In my role as a Talent Intelligence Analyst, I undertook a compelling project focused on analyzing and understanding self-employed trends in the Netherlands. The project spanned multiple years, encompassing detailed quarterly data from 2016 to the third quarter of 2023.
Data Processing and Preparation: I began by loading and preparing the dataset, emphasizing the importance of clean, structured, and reliable data. The dataset was meticulously processed to extract meaningful insights.
getwd()
setwd(“C:/Users/tosin/OneDrive – Intelligence Group!/Nigeria”)
load(file = “data_nigeria_20230921.Rdata”)
source(‘R functies voor data analyse.r’)
Temporal Weighting for Enhanced Analysis: To enhance the temporal granularity of the data, I introduced a sophisticated temporal weighting mechanism. This involved creating a new variable ‘weegvar2023q1_q2_q3’ that dynamically adjusted the weight based on the quarterly distribution.

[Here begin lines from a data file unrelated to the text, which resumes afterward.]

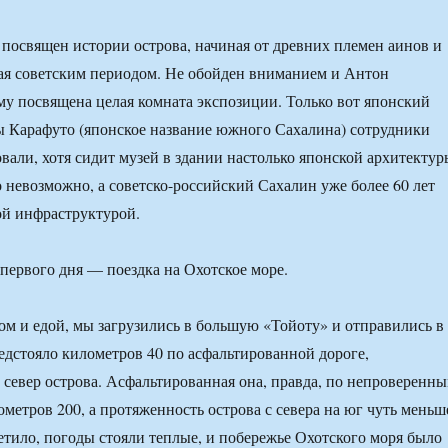
 посвящен истории острова, начиная от древних племен аинов и
ая советским периодом. Не обойден вниманием и Антон
му посвящена целая комната экспозиции. Только вот японский
 Карафуто (японское название южного Сахалина) сотрудники
вали, хотя сидит музей в здании настолько японской архитектур
о невозможно, а советско-российский Сахалин уже более 60 лет
ой инфраструктурой.
первого дня — поездка на Охотское море.
м и едой, мы загрузились в большую «Тойоту» и отправились в
редстояло километров 40 по асфальтированной дороге,
север острова. Асфальтированная она, правда, по непроверенн
ометров 200, а протяженность острова с севера на юг чуть меньш
етило, погоды стояли теплые, и побережье Охотского моря было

tabel$weegvar2023q1_q2_q3 <- with(tabel,
ifelse(jaarkwartaal == 20231 , (1/3 * weegvar2023q1) ,
ifelse((jaarkwartaal == 20232), (1/3 * weegvar2023q2) ,
ifelse((jaarkwartaal == 20233), (1/3 * weegvar2023q3) ,
NA ))))
In-Depth Analysis with Comparative Metrics: The core of the analysis involved deep-diving into self-employed data, segmented by years. Utilizing the powerful ‘ctab’ function, I compared and contrasted key metrics across pivotal years – 2021, 2022, and 2023 Q1-Q3.
output1 <- ctab(tabel_NL, “pull_zzp”, dg = dg_nbb, weegvar = wv_21, ord = “d”, showme = ‘p’, filter = “jaar == 2021”)

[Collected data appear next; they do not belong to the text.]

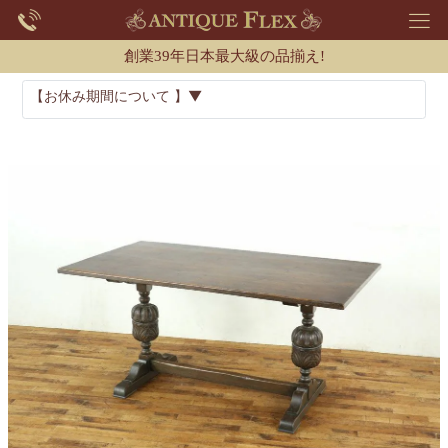
創業39年日本最大級の品揃え!
【お休み期間について 】▼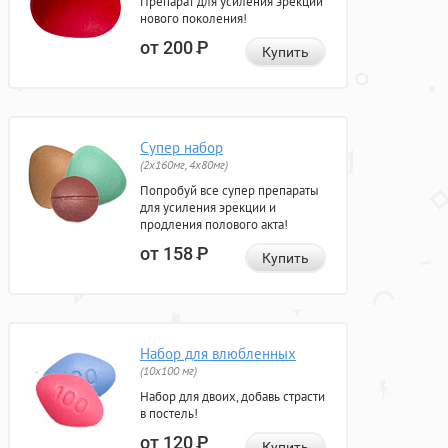
Препарат для усиления эрекции
нового поколения!
от 200
Р
Купить
Супер набор
(2х160мг, 4х80мг)
Попробуй все супер препараты
для усиления эрекции и
продления полового акта!
от 158
Р
Купить
Набор для влюбленных
(10х100 мг)
Набор для двоих, добавь страсти
в постель!
от 120
Р
Купить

output2 <- ctab(tabel_NL, “pull_zzp”, dg = dg_nbb, weegvar = wv_22, ord = “d”, showme = ‘p’, filter = “jaar == 2022”)
output3 <- ctab(tabel_NL, “pull_zzp”, dg = dg_nbb, weegvar = wv_23_new, ord = “d”, showme = ‘p’, filter = “jaar == 2023”)
Visual Representation for Enhanced Interpretation: To make the findings accessible and visually compelling, I utilized the ‘clipr’ library to store and share the results conveniently.
library(‘clipr’)
write_clip(output1)
write_clip(output2)
write_clip(output3)
Strategic Insights and Future Perspectives: Through this comprehensive analysis, I not only uncovered significant trends in self-employment but also provided actionable insights for strategic decision-making. The ability to extract, process, and interpret intricate data sets highlights my proficiency in R programming, data analysis, and business intelligence.
This project is a testament to my commitment to delivering valuable insights through advanced data analytics, setting the stage for informed decision-making in dynamic business landscapes.